Дело в том, что мой отец, по профессии учитель, не упускал ни единой возможности выступить на публике в роли клоуна-любителя. Огромные башмаки, красный носище и невообразимый наряд, смастеренный из старой одежды и предметов кухонной утвари. Нужно ли говорить, что кружевные лоскуты из материнских запасов добавляли пикантности его костюму. Вооруженный и наряженный, с облупленным эмалированным дуршлагом на голове, в доспехах из розового корсета на китовом усе, с термоядерной картофелемялкой у бедра и сверхзвуковыми щипцами для колки орехов в руке он выглядел растерянным воином, жестяным самураем, спасавшим все межгалактическое, а также и наше, крайне наивное, человечество своим патетическим номером, в котором одинокому простофиле приходится осыпать самого себя оплеухами и пинать под зад. Этакий доморощенный Матамор, Тентен пролетарского разлива, чьей галиматьи было не разобрать, да никто и не слушал, зато растрогать публику ему здорово удавалось. Может быть, потому, что он правда был очень неловким и по-настоящему застревал пальцами в дырках сырной терки, служившей ему пулеметом, потому, что пел фальшиво и непременно умирал от голода, от любви или… От любви. Да, если хорошенько подумать, подражая Шарло, он прежде всего умирал от любви.

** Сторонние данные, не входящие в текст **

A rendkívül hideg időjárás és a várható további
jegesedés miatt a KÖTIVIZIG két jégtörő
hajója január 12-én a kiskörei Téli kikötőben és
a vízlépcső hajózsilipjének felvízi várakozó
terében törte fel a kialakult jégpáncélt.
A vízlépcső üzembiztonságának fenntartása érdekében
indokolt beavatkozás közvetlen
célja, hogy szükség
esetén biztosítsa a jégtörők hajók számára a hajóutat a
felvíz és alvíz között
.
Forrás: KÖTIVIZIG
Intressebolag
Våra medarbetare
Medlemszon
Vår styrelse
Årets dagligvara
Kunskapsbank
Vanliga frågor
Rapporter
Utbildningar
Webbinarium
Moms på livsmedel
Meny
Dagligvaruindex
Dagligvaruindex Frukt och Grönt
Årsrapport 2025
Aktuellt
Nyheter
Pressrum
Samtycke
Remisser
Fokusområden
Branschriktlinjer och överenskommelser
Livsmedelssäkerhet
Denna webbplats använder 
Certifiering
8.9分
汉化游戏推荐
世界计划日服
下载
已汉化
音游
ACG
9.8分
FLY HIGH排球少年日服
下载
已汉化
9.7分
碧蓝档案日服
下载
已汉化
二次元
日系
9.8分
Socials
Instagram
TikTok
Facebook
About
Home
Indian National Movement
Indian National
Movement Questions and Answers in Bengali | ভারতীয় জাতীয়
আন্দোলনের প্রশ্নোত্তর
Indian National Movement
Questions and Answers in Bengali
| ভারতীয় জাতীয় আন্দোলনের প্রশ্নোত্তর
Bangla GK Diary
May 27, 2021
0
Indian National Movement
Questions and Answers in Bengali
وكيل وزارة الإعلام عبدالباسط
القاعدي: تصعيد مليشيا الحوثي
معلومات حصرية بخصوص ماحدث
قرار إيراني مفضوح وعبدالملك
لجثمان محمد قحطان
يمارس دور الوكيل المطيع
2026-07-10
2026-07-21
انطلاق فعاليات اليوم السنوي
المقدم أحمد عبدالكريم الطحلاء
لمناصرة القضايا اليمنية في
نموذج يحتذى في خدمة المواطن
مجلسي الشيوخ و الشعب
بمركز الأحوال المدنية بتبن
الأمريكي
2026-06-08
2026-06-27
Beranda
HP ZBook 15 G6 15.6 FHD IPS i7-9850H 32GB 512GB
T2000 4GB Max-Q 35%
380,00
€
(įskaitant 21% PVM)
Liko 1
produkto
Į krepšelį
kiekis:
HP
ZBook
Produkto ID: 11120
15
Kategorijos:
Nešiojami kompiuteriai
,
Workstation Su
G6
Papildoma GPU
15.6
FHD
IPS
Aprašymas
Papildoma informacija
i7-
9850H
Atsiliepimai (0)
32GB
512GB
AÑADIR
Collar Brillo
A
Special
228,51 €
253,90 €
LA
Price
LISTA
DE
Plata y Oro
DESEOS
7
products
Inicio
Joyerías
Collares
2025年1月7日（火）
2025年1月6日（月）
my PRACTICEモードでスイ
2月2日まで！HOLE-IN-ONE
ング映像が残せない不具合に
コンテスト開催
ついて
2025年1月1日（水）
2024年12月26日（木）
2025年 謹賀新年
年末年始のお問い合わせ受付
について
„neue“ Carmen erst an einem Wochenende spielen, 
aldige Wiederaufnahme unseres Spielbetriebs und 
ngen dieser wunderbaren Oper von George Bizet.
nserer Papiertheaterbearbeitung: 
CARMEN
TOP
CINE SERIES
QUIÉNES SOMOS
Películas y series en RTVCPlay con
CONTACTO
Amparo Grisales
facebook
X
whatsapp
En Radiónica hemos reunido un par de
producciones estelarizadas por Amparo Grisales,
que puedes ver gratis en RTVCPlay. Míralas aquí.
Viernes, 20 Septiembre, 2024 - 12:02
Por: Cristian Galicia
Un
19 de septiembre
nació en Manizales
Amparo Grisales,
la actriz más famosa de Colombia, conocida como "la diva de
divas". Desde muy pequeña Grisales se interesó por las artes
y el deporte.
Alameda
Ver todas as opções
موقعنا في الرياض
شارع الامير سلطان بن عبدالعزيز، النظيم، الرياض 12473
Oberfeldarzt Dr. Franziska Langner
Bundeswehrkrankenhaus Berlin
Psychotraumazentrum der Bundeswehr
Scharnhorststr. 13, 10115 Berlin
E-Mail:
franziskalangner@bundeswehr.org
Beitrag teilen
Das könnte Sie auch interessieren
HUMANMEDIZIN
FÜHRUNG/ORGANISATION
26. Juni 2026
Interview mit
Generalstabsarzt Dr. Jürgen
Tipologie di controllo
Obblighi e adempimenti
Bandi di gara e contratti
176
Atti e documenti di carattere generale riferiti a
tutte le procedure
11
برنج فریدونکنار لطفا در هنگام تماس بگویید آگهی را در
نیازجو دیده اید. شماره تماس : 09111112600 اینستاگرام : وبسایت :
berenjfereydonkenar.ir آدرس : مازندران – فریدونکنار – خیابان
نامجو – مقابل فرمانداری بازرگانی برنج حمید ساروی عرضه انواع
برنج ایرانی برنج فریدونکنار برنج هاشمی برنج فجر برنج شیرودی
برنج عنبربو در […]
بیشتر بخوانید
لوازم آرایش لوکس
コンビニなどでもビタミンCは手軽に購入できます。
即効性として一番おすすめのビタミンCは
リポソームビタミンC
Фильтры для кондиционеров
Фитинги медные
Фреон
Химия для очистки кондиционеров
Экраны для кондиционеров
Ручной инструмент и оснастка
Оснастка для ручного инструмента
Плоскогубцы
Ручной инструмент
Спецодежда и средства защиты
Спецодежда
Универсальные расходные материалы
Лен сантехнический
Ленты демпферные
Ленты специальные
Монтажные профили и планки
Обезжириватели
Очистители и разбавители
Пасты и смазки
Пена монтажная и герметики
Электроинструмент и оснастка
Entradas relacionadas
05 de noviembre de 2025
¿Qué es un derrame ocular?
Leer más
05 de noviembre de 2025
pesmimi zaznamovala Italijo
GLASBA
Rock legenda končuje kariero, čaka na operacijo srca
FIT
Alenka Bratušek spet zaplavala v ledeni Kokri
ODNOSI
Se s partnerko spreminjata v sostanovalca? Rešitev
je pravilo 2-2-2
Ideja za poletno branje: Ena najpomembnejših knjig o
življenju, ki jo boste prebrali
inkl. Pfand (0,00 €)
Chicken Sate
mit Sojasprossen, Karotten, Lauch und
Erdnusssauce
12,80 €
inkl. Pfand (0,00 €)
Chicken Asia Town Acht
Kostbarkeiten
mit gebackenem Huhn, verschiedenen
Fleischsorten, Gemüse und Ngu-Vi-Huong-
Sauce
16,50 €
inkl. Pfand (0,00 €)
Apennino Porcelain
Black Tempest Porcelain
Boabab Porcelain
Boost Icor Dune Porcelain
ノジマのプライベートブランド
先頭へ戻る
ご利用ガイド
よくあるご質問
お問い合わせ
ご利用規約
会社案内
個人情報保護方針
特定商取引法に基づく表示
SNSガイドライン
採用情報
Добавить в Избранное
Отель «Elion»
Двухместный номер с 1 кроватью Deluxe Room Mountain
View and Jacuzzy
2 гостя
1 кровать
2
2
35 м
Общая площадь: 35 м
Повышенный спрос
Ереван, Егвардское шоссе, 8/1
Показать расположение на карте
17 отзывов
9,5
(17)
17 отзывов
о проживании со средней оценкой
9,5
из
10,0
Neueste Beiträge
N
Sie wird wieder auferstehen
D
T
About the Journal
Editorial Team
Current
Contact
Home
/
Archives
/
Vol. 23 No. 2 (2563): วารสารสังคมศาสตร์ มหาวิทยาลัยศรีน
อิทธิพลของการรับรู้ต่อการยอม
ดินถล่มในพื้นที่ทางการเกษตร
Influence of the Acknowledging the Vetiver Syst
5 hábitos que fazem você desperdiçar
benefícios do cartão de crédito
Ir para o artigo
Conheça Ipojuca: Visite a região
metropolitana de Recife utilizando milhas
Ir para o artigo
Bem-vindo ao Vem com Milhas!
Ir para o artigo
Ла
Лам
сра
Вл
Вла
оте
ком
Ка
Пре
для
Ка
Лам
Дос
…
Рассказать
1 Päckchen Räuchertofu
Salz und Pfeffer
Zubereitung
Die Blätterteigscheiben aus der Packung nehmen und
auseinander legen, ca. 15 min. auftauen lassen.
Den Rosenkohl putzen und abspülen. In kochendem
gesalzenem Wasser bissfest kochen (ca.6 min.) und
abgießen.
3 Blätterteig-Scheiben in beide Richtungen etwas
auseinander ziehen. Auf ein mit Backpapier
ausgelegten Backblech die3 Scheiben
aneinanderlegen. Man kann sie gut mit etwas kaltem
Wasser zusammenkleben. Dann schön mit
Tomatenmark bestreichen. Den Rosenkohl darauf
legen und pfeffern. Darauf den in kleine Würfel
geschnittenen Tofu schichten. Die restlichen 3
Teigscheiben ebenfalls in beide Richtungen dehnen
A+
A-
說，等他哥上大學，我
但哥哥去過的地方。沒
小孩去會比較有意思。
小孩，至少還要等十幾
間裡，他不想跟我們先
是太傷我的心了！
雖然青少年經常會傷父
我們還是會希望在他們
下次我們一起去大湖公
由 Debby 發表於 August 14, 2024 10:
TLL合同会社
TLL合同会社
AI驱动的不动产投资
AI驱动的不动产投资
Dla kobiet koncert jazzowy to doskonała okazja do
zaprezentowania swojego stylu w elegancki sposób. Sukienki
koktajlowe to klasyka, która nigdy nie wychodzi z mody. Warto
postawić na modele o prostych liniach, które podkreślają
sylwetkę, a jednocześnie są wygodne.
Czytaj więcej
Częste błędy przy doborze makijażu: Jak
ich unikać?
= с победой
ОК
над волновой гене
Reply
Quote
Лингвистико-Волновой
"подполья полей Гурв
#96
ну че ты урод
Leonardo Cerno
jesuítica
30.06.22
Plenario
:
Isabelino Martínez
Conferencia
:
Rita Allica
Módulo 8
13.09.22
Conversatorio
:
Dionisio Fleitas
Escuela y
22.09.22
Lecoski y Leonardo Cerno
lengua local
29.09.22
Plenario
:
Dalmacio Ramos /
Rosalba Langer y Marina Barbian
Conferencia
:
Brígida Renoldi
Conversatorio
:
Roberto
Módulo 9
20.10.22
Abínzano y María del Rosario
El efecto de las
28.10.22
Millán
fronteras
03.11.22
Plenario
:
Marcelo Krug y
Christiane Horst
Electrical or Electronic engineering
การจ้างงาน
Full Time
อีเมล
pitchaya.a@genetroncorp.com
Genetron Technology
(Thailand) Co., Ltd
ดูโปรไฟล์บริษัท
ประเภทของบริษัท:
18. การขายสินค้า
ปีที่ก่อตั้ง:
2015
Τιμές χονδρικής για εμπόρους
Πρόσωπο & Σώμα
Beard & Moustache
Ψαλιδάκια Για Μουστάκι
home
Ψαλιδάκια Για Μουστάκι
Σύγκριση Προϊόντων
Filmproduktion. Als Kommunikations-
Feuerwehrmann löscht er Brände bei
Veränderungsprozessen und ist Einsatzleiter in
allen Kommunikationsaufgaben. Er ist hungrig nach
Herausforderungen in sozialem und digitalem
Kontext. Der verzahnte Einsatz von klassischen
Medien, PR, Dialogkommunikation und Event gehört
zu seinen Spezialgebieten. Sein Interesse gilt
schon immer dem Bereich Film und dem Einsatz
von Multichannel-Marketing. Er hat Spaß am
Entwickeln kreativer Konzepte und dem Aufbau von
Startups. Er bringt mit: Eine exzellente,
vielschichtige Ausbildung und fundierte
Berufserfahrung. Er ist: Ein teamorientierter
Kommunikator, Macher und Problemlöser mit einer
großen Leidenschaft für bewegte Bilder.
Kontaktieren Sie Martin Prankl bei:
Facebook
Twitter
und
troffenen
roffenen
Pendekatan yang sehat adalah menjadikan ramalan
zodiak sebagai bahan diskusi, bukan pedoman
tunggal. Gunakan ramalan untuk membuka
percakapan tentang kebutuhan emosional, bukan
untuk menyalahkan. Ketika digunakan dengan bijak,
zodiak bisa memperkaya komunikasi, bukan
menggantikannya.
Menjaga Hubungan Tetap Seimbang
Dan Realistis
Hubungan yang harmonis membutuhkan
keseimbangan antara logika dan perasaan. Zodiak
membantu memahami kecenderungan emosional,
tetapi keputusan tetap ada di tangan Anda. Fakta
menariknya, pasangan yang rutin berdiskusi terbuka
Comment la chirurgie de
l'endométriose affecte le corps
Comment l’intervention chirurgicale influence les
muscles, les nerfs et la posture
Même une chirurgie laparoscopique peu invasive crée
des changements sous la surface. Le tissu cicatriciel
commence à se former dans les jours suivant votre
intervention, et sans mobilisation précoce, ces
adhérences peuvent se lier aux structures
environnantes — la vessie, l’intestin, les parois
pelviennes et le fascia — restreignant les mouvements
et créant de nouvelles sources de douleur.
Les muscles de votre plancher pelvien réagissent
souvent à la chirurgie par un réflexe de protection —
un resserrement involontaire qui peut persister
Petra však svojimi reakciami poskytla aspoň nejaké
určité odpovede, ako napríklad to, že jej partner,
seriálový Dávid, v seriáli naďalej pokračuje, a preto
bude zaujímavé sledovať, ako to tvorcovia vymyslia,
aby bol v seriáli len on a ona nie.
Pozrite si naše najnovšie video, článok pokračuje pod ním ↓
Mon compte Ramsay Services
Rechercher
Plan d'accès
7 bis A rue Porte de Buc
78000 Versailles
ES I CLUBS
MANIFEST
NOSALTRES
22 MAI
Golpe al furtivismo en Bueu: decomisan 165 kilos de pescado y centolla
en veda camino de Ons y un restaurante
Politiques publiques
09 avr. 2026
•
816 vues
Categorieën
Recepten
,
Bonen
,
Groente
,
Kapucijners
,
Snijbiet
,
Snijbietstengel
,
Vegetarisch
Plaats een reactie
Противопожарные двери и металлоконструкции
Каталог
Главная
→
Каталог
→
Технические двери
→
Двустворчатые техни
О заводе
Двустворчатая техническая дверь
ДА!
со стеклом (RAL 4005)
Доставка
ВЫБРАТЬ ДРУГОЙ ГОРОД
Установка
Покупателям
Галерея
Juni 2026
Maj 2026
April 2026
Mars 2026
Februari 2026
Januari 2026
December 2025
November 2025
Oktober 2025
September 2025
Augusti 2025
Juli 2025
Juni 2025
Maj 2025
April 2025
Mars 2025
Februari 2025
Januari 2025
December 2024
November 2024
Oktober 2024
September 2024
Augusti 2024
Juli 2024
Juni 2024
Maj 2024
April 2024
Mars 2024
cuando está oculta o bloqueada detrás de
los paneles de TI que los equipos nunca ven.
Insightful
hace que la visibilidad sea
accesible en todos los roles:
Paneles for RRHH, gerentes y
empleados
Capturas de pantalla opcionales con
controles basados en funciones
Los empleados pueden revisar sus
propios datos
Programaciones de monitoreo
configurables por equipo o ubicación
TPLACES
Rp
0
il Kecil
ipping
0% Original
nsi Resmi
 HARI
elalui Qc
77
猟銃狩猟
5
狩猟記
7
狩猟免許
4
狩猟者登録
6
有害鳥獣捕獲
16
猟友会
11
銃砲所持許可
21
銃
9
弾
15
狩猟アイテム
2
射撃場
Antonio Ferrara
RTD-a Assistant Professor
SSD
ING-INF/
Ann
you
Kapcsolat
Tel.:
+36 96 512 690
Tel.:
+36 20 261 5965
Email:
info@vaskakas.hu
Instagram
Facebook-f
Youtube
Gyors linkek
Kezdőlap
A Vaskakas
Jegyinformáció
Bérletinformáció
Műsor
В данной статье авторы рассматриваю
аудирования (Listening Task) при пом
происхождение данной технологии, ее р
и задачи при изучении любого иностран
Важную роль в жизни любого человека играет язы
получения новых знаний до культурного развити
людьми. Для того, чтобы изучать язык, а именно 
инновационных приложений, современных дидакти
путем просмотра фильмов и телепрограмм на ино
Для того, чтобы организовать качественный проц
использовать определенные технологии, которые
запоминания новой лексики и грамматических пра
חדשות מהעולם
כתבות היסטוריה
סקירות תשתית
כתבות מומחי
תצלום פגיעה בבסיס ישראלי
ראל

И это лишь усиливало мое чувство неловкости. Что до мамы, то, сколько бы она ни притворялась, для меня было очевидно — видеть, как папа кувыркается и судорожно подпрыгивает с бумажным цветком в кулаке для девицы из публики, — ей тоже это было неприятно. Ну что поделаешь.
Он выступал на всех праздниках под Новый год, на рождественских полдниках, на юбилеях и корпоративных вечеринках. На послеобеденных концертах в благотворительных учреждениях, предпочтительнее светских. И конечно же он не щадил себя. Во всех смыслах. Известно же, что это за мероприятия в непринужденной дружеской обстановке: у бравого клоуна, который изрядно попотел под прожекторами, пивная кружка не пустела. Отец возвращался со своих выступлений накачанный хмельной признательностью и довольный тем, что пьян по долгу. А я стыдился, отрекался от него, не хотел его знать, отдал бы любому сироте, но не думал, что хоть один из них согласится. Я ненавидел свою мать за то, что она укладывает его в кровать, вытирает пот со лба, нашептывает всякие нежности.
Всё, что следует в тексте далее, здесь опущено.